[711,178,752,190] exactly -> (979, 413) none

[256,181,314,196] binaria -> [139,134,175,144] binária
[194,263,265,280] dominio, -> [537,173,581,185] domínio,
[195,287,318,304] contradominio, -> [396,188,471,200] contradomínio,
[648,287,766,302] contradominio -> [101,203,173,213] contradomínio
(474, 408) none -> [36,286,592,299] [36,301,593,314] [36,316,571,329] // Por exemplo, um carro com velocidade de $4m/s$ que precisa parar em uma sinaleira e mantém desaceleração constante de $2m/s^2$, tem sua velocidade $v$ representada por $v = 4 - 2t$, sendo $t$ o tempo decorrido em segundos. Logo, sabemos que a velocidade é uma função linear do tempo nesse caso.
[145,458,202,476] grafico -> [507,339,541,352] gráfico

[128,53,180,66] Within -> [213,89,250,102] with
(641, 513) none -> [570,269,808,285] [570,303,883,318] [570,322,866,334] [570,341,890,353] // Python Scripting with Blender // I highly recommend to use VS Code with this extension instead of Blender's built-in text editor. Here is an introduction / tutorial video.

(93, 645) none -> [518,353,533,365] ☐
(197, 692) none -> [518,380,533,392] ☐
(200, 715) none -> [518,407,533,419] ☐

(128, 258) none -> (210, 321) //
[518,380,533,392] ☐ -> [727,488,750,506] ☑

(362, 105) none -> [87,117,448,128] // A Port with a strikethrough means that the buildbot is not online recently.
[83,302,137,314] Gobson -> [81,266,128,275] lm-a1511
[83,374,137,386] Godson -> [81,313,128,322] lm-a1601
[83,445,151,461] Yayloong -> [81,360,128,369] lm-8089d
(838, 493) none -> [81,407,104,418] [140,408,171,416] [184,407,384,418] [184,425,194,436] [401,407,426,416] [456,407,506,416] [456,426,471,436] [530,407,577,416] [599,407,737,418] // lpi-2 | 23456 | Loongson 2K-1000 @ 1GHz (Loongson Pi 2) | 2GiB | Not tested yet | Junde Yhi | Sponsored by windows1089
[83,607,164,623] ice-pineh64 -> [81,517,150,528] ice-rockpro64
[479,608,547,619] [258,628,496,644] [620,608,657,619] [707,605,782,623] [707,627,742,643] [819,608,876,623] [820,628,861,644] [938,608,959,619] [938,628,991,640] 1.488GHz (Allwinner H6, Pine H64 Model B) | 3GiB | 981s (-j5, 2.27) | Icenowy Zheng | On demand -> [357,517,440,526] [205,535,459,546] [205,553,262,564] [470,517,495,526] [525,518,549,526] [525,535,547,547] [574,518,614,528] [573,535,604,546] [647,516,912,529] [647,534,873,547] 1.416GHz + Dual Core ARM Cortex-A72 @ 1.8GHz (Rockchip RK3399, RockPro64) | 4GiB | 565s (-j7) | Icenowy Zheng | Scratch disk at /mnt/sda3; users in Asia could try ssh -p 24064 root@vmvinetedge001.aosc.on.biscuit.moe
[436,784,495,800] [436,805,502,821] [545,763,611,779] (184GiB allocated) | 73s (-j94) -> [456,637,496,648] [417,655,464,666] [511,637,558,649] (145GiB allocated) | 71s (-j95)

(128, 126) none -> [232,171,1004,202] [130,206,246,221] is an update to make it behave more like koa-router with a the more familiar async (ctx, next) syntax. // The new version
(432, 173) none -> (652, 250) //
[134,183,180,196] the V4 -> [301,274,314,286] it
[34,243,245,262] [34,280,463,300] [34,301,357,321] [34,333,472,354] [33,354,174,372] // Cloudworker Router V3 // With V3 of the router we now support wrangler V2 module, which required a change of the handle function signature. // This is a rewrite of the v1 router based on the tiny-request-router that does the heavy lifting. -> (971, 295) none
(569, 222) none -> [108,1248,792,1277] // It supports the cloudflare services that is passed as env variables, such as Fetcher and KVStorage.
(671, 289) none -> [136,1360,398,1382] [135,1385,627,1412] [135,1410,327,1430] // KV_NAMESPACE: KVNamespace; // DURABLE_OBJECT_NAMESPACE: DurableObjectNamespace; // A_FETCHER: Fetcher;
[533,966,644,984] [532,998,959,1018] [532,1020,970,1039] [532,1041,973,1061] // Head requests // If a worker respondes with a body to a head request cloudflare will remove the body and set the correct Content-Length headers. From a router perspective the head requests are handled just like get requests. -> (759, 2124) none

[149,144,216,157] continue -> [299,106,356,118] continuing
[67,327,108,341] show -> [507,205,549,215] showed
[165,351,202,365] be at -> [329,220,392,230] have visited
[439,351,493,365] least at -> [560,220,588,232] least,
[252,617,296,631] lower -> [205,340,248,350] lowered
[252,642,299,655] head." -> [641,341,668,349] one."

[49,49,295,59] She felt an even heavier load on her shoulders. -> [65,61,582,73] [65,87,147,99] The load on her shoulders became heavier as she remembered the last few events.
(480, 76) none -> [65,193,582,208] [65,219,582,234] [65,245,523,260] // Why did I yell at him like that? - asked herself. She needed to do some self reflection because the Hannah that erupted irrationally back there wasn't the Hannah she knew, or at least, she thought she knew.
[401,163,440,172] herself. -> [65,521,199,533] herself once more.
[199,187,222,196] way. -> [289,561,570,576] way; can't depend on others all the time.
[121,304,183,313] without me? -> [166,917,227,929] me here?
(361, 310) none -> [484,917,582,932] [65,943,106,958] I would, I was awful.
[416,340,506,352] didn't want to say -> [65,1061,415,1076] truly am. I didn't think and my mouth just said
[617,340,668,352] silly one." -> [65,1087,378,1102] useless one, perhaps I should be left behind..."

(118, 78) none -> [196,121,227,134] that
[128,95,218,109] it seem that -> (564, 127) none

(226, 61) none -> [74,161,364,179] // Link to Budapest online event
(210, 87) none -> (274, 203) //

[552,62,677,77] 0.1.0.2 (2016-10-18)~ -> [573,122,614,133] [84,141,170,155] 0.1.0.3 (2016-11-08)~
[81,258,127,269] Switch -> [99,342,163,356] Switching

○ ○ ○

Which lines should be output? Exactly those from the first line of the data through the line containing "[83,607,164,623] ice-pineh64 ->", inclusive.

[711,178,752,190] exactly -> (979, 413) none

[256,181,314,196] binaria -> [139,134,175,144] binária
[194,263,265,280] dominio, -> [537,173,581,185] domínio,
[195,287,318,304] contradominio, -> [396,188,471,200] contradomínio,
[648,287,766,302] contradominio -> [101,203,173,213] contradomínio
(474, 408) none -> [36,286,592,299] [36,301,593,314] [36,316,571,329] // Por exemplo, um carro com velocidade de $4m/s$ que precisa parar em uma sinaleira e mantém desaceleração constante de $2m/s^2$, tem sua velocidade $v$ representada por $v = 4 - 2t$, sendo $t$ o tempo decorrido em segundos. Logo, sabemos que a velocidade é uma função linear do tempo nesse caso.
[145,458,202,476] grafico -> [507,339,541,352] gráfico

[128,53,180,66] Within -> [213,89,250,102] with
(641, 513) none -> [570,269,808,285] [570,303,883,318] [570,322,866,334] [570,341,890,353] // Python Scripting with Blender // I highly recommend to use VS Code with this extension instead of Blender's built-in text editor. Here is an introduction / tutorial video.

(93, 645) none -> [518,353,533,365] ☐
(197, 692) none -> [518,380,533,392] ☐
(200, 715) none -> [518,407,533,419] ☐

(128, 258) none -> (210, 321) //
[518,380,533,392] ☐ -> [727,488,750,506] ☑

(362, 105) none -> [87,117,448,128] // A Port with a strikethrough means that the buildbot is not online recently.
[83,302,137,314] Gobson -> [81,266,128,275] lm-a1511
[83,374,137,386] Godson -> [81,313,128,322] lm-a1601
[83,445,151,461] Yayloong -> [81,360,128,369] lm-8089d
(838, 493) none -> [81,407,104,418] [140,408,171,416] [184,407,384,418] [184,425,194,436] [401,407,426,416] [456,407,506,416] [456,426,471,436] [530,407,577,416] [599,407,737,418] // lpi-2 | 23456 | Loongson 2K-1000 @ 1GHz (Loongson Pi 2) | 2GiB | Not tested yet | Junde Yhi | Sponsored by windows1089
[83,607,164,623] ice-pineh64 -> [81,517,150,528] ice-rockpro64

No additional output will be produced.